## Records
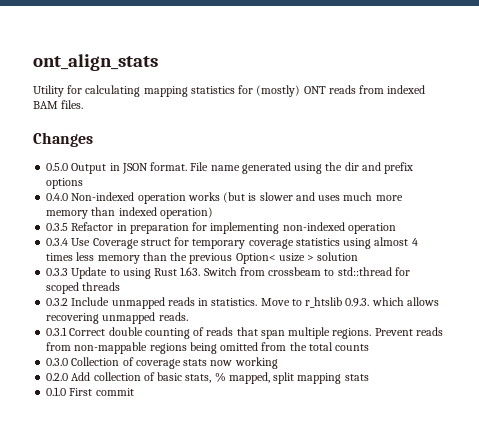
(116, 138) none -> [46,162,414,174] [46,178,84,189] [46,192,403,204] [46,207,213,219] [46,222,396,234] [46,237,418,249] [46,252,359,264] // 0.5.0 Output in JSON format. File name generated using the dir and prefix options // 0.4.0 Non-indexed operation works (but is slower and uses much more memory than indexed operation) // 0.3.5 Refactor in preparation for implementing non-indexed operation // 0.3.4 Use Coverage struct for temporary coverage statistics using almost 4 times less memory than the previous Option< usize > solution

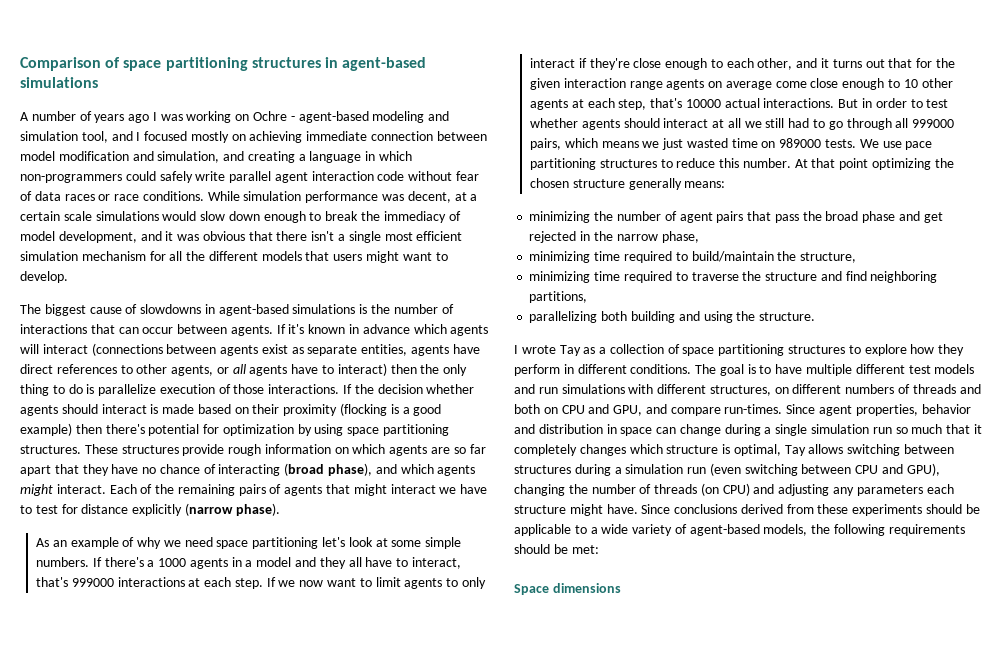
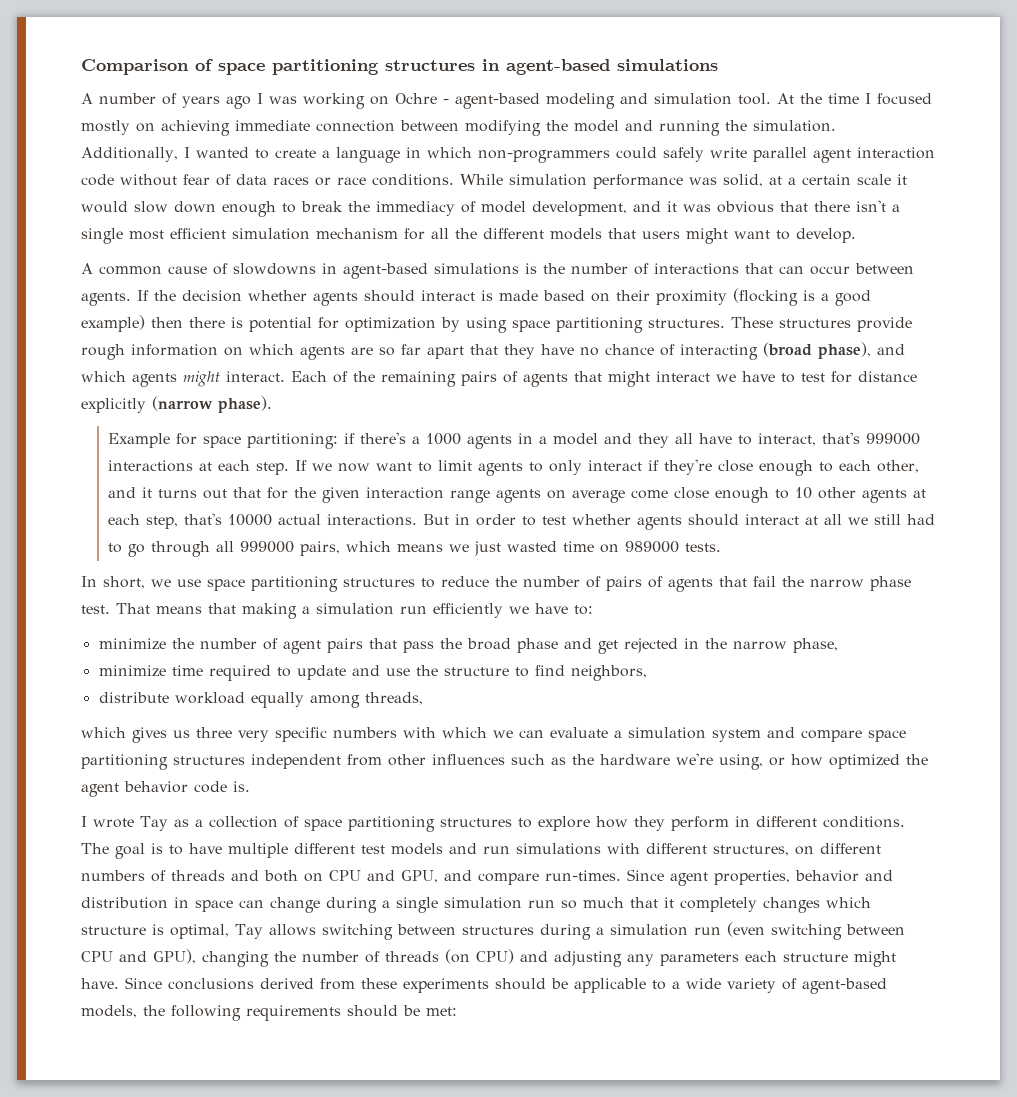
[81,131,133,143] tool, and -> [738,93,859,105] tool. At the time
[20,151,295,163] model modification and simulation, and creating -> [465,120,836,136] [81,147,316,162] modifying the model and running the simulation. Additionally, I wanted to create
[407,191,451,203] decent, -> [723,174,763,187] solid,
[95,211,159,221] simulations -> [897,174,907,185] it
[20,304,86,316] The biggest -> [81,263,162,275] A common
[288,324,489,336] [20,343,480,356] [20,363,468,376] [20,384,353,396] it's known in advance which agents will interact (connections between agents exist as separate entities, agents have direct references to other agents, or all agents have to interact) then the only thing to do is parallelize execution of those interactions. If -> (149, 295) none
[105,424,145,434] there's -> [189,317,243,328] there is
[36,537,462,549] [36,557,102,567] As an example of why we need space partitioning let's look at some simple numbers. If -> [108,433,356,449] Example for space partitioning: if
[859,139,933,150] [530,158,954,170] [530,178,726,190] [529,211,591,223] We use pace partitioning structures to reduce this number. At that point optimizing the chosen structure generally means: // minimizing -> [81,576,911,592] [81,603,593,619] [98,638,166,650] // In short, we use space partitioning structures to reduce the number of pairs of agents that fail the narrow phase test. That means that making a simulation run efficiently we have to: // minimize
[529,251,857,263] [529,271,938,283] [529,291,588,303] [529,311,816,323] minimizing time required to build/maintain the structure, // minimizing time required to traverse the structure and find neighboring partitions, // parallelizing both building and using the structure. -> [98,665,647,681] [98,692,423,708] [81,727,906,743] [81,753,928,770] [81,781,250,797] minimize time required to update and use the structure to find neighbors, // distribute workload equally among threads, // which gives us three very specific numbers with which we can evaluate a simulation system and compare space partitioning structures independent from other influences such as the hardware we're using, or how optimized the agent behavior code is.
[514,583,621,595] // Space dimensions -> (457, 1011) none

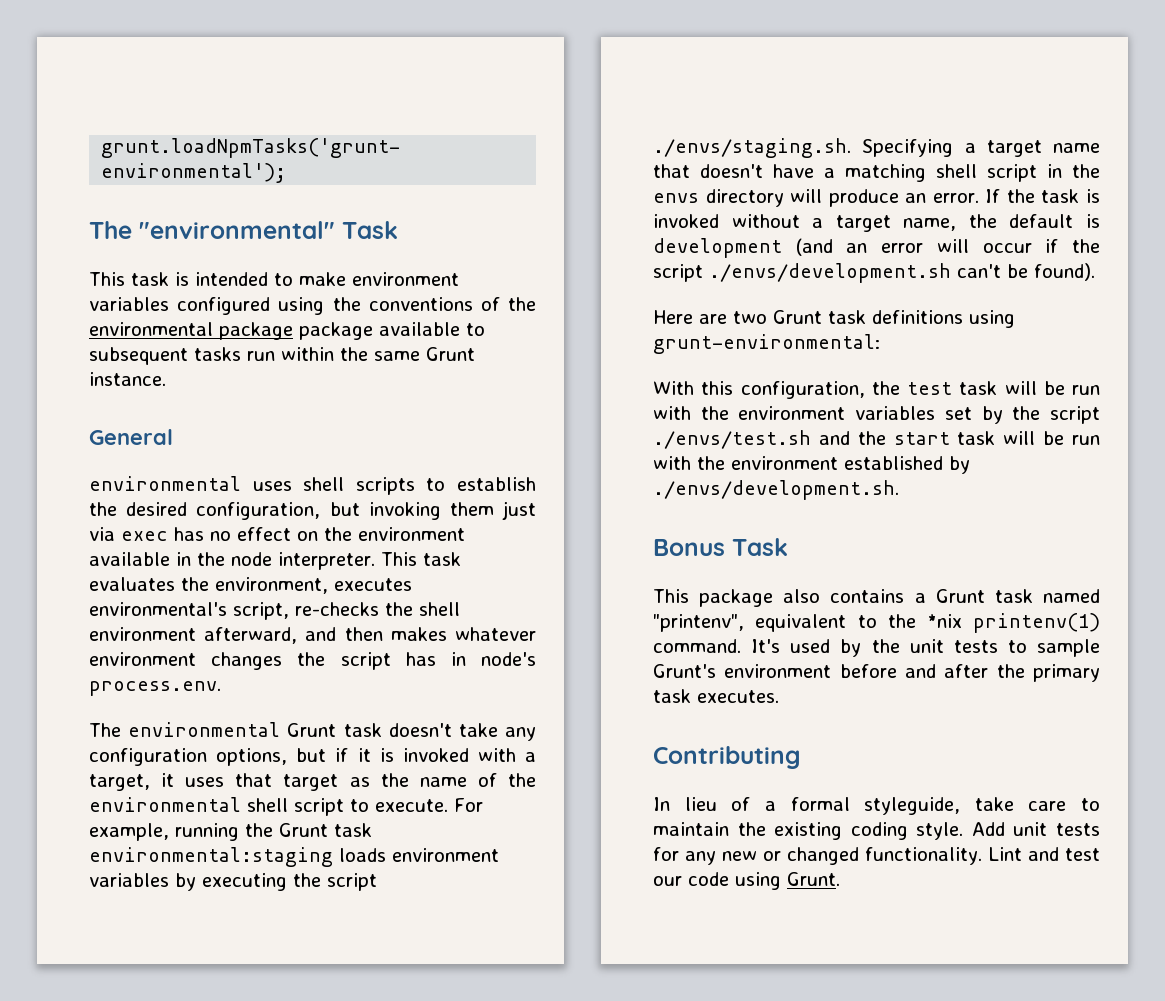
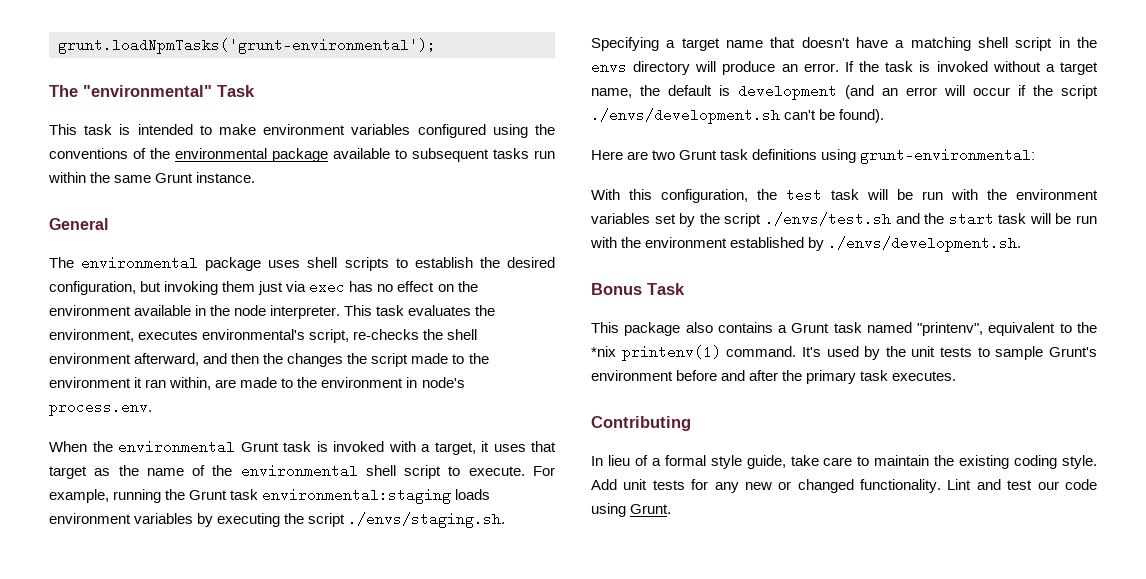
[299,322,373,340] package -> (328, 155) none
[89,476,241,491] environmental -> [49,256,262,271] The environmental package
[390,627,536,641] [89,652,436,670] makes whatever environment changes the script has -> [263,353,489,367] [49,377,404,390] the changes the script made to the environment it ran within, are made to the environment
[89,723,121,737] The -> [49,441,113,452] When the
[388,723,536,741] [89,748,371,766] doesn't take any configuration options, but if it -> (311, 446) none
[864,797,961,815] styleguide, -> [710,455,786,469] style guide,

## Problem statement
Repeat word for word the lines running from the line containing "[388,723,536,741] [89,748,371,766] doesn't" to the end of the entries above, inclusive.

## Answer for the task
[388,723,536,741] [89,748,371,766] doesn't take any configuration options, but if it -> (311, 446) none
[864,797,961,815] styleguide, -> [710,455,786,469] style guide,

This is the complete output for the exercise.